Tuesday, February 5, 2008

Yorum: Türbana Özbudun formülü

Sevgili dostum dikkat çektiğin nokta, bu korkuyu samimi olarak paylaşanların sürekli dile getirdikleri bir iddia durumunda.

Yalnız unutmamalı ki öğrenciler başörtüsüyle yıllarca üniversiteye girdi ve böyle bir “baskı” daha önce pek de yaşanmadı. Başı açık kızlar da üniversiteleri terk etmedi. Kimsenin bundan psikolojik baskı hissettiğinden şikayet etmesine de ben rastlamadım.

Peki şu anda ülkede böyle bir tehditten ürkmek için bir potansiyel var mı, asıl soru bu olmalıdır?

Toplumda başı açık veya örtülü, genç kızlar arasında bildiğimiz kadarıyla psikolojik bir çatışma söz konusu değil. Toplumda yansıması olmayan bir durum için böyle bir korkunun sağlam bir temeli olduğundan nasıl söz edebiliriz?
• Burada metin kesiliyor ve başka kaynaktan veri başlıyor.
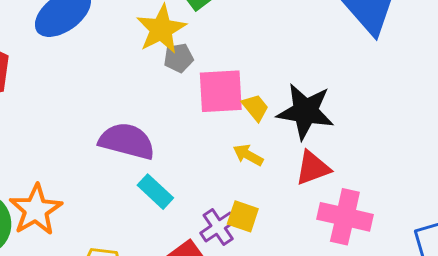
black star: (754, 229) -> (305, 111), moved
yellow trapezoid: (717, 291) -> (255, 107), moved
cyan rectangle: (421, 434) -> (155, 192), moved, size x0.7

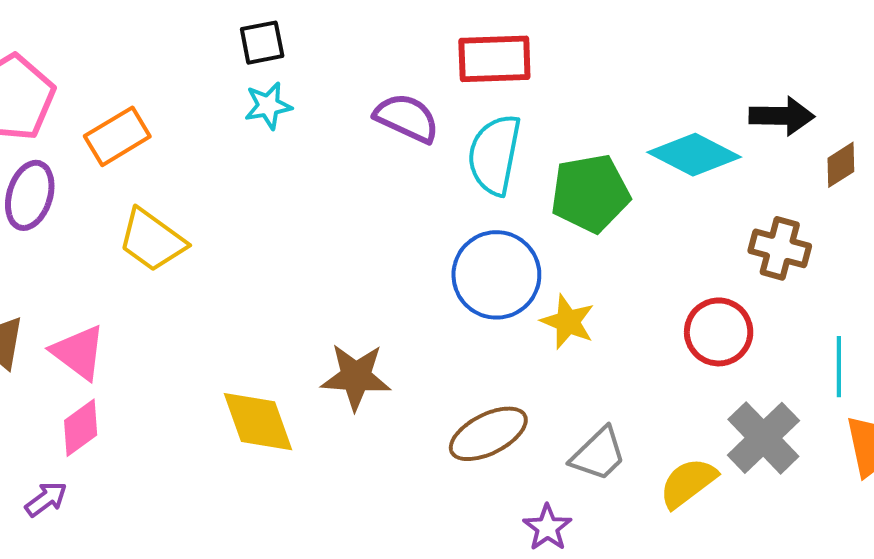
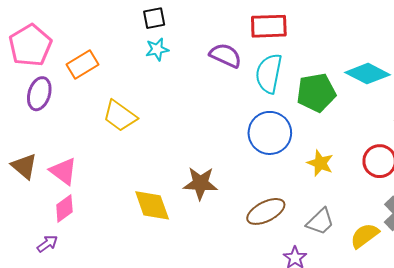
yellow trapezoid: (152, 240) -> (120, 116), moved
yellow star: (568, 322) -> (320, 163), moved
Ayrıca, böyle bir baskının gerçekleşmesi halinde dahi devreye girecek olan şey ülkenin genel hukuk kurallarıdır, cezai yaptırımlarıdır. Bir kişi veya grubun, her ne şekilde olursa olsun insanların kişisel özgürlüğü üzerinde baskı yapması, kanunlar çerçevesinde mümkün değildir. Bu özgürlükleri de teminat altına almak devletin temel görevidir.

Şunu da belirtmek isterim:

Muhafazakar bölgelerde kadın-erkek ilişkisine mesafeli yaklaşılması veya kadınların taciz edilmesi de üniversitelerdeki başörtüsüyle ilgili bir konu değildir, o bölgede yaşayan toplumun genel yapısından kaynaklanır. Ne bu yasağın kalkması ne de sürmesi bu yapı üzerinde bir etki yapar.

Bu arada ilk belirttiğin konuyu tam anlayabilmiş değilim. İmam hatiplerde ve diğer kamu kurumlarında hükümetin ne tip adımlar atması gerektiğini daha açık belirtirsen sevinirim. Şu anda bunların tamamında zaten bir yasak söz konusu değil mi?